Imagine you have one long video, but you watch only three 3 seconds of it and try to deduce something from those 3 seconds. But, your memory is completely washed away before you watch another 3 seconds. When you watch this 3 new seconds, you will not be able to remember what you watched before and you will not be able to say you watched 4 seconds. All you learn will be confined in 3 second segments.
In option B:
In this option, each group of 3 images has absolutely no connection at all to the others. You can use this as if every group of 3 images were a different sequence (not belonging to a long sequence).
Image you have lots of videos, and they talk about different things. One is Titanic, the other is the Avengers, and so on.
This batch may be used for a case similar to the one proposed in A, but your sliding window would have a step 3. This would make learning faster, but also make it less learning.
Other options:
You can take a look at this question, its answer and the comments to have more ideas.
Some hints on splitting the data:
First, input and output data must be separate:
X = [item[0] for item in training_data]
Y = [item[1] for item in training_data]
Then you must separate the sequences properly.
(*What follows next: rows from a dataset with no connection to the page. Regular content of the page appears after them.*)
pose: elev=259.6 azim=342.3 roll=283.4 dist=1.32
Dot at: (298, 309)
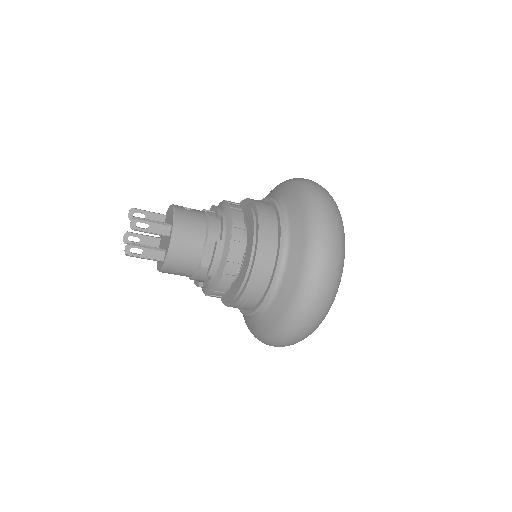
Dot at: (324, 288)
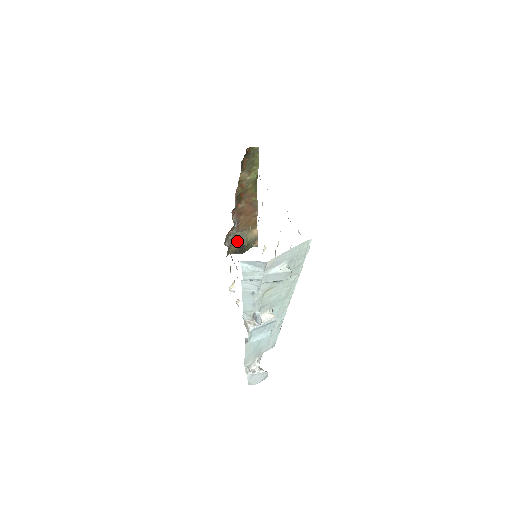
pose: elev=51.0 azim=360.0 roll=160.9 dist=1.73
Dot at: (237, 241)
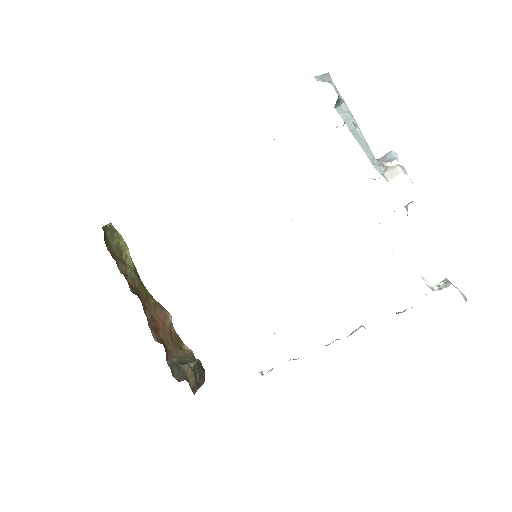
Dot at: (186, 365)
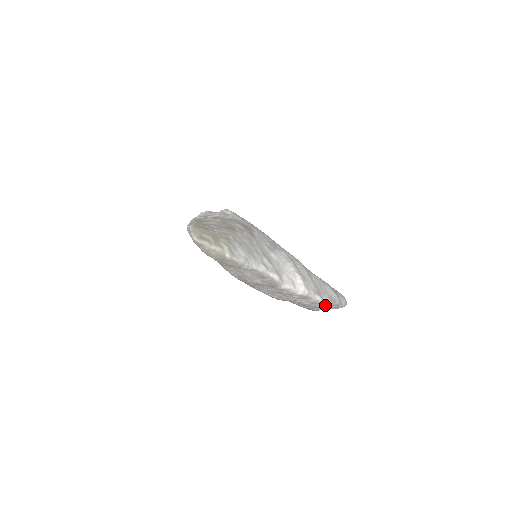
As you defined in the input_shape, X must follow the same shape.
X.shape must be (numberOfSequences, img_sequence_length, 100, 120, 3)
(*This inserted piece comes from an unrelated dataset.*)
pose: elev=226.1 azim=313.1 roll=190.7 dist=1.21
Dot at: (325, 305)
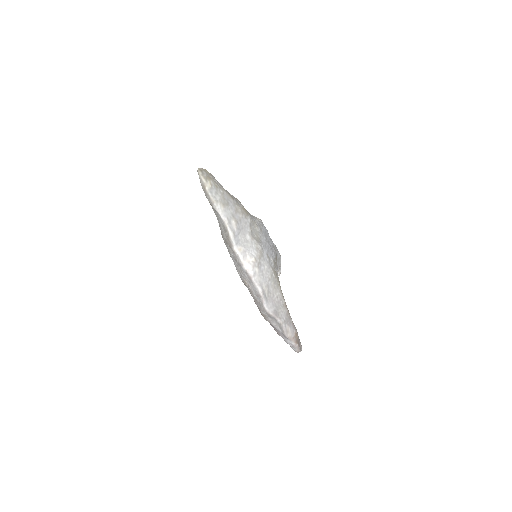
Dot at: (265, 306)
So if it's a list of images, you must make sure that every image is a numpy array (transform them if necessary), and that you will later convert X to numpy:
X = np.asarray(X_with_numpy_images)
And if you have only one Y for each sequence, you may have it shaped as:
Y.shape must be (numberOfSequences,1)
You probably mount it taking values in steps of 3:
Y = [Y[(i+1)*3 - 1] for i in range(numberOfSequences)]
Now it's important to understand if each sequence of 3 images is independent of the other sequences, or if you have just one huge sequence divided in small parts.
In case one, use LSTM(..., stateful=False), in case two, use LSTM(...,stateful=True)
And you will also probably need to reshape the tensors properly in the transition from the convolutional layers to the LSTM layers, because LSTM will require inputs shaped as (NumberOfSequences, SequenceLength, Features)
A suggestion is to use reshape layers:
model.add(Reshape((img_sequence_length,100*120*3)))
#of course the last dimension may be different if you don't use `padding='same'` in the convolutions of if you use pooling.